Asian share markets dithered on Friday as investors waited for concrete signs of progress in the U.S.-Mexican trade standoff, while bracing for a U.S. jobs report that could sway the course of interest rates there. MSCI`s broadest index of Asia-Pacific shares outside Japan edged 0.04% higher and looked set for another cautious session being up just 0.6% for the week so far.
Japan`s Nikkei firmed 0.3%, but South Korea slipped 0.5%. E-Mini futures for the S&P 500 were mostly flat.
Mexican and U.S. officials had held a second day of talks on trade and migration on Thursday amid reports President Donald Trump might delay the imposition of tariffs that was due on Monday.
That had helped the Dow end Thursday up 0.71%, while the S&P 500 gained 0.61% and the Nasdaq 0.53%.
However, the White House later said the tariffs would go ahead as scheduled, and there were reports Trump might declare a national emergency to dodge any Senate objections.
The uncertainty kept investors from getting too bullish, particularly with the U.S. payrolls report promising to be an unknown quantity later in the session.
Market forecasts are for jobs to rise a solid 185,000 in May and unemployment to stay at a low 3.6%, though much was in doubt after dismal data on private hiring released earlier in the week.
"We haven`t adjusted our projection of 185,000 for overall nonfarm payrolls in May," said Kevin Cummins, senior U.S. economist at RBS.
"However, any major surprises in May payrolls seem tilted to the low side of our forecast, which wouldn`t be too surprising given the rising uncertainty in the outlook in the U.S. and the above-trend gain registered in April."
Oddly, a weak number might actually prove positive for equities since it would bolster the case for an early rate cut from the Federal Reserve.
Markets have fully priced in a cut by September, and a further two easings by mid-2020.
Two-year Treasury yields were near their lowest since December 2017 at 1.88%, having fallen 28 basis points in just two weeks.

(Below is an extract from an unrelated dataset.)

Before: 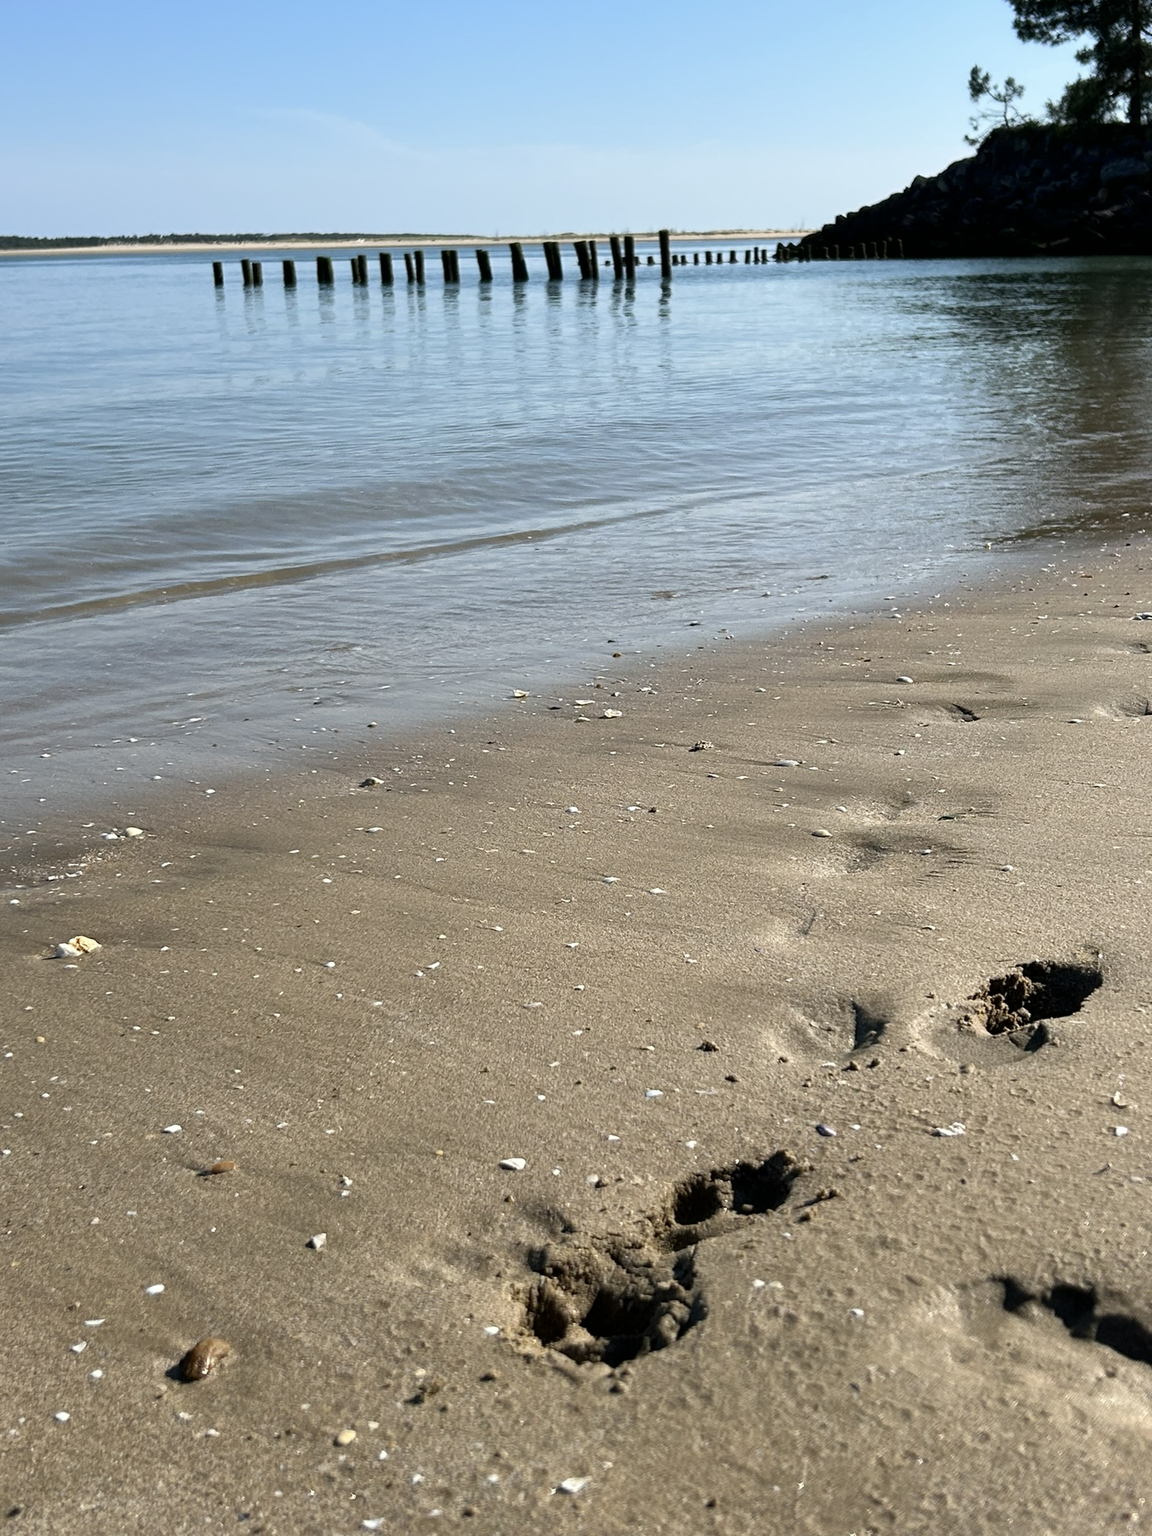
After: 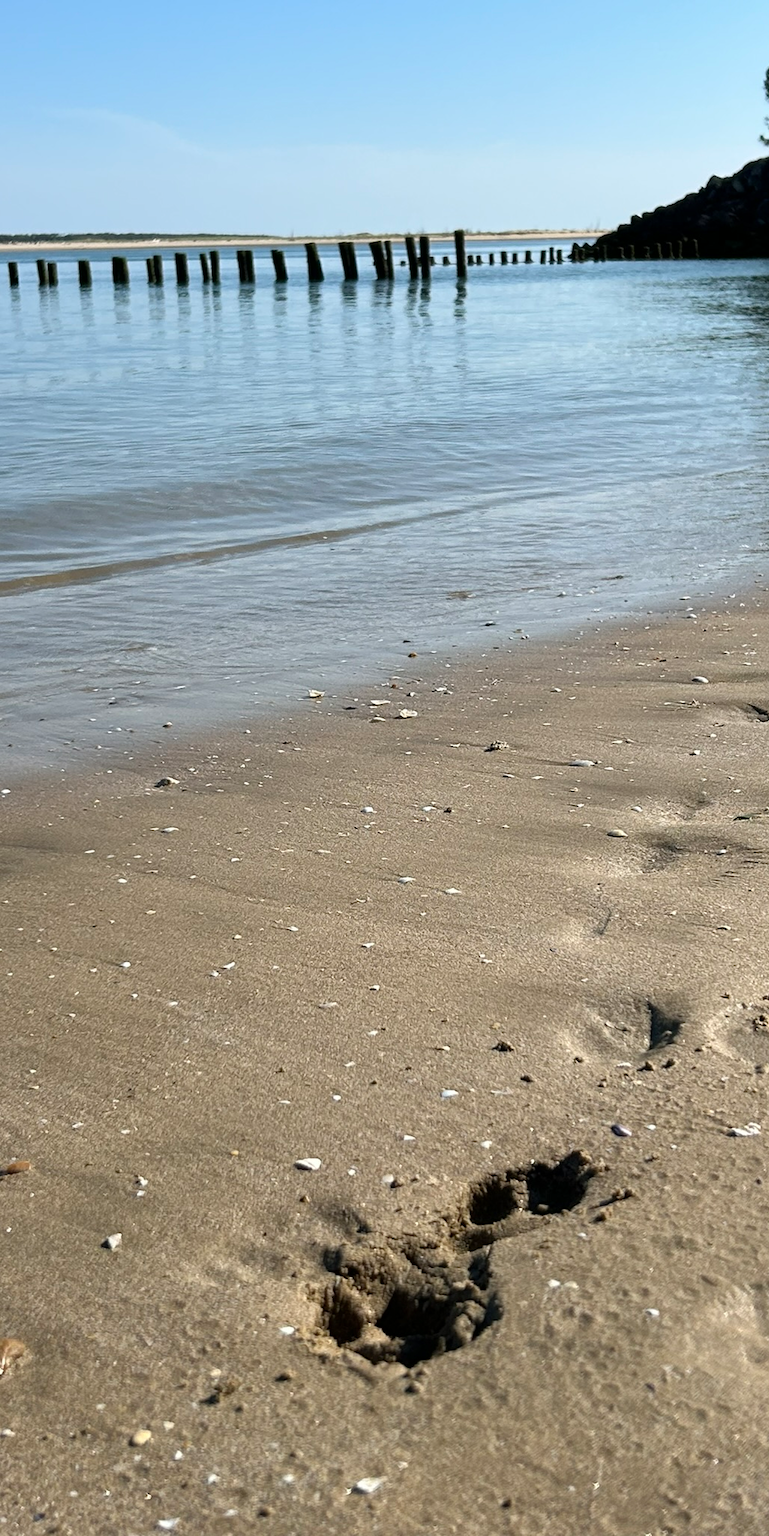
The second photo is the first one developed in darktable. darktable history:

That seismic shift in Fed expectations has hampered the U.S. dollar, which was currently down 0.7% for the week so far against a basket of currencies at 97.020.
The dollar has at least steadied on the yen at 108.44 and was off the recent five-month low of 107.80.
It fared less well on the euro which was currently holding gains of almost 1% for the week at $1.1273.
The single currency bounced sharply overnight after the European Central Bank pushed back the timing of any rate hike, but failed to canvass the policy easing that many had wagered on.
Money market futures are now pricing in a 45% chance of a 10 basis point euro zone rate cut by the end of year versus 75% before the ECB statement.
"The killer punch came at the press conference with President Draghi disappointing market`s dovish policy pricing with a series `optimistic` remarks," noted Rodrigo Catril, a senior FX strategist at NAB.
"The risk is that once the ECB realises things are really bad, it will find itself well behind the curve."
In commodity markets, all the chatter of rate cuts globally kept gold near 15-week highs at $1,333.45 per ounce.
Oil prices regained a little ground after a rough week but was still vulnerable to worries about global demand and oversupply.
Brent crude futures bounced 59 cents to $62.26, but were still down 3.5% for the week so far, while U.S. crude firmed 58 cents at $53.17 a barrel.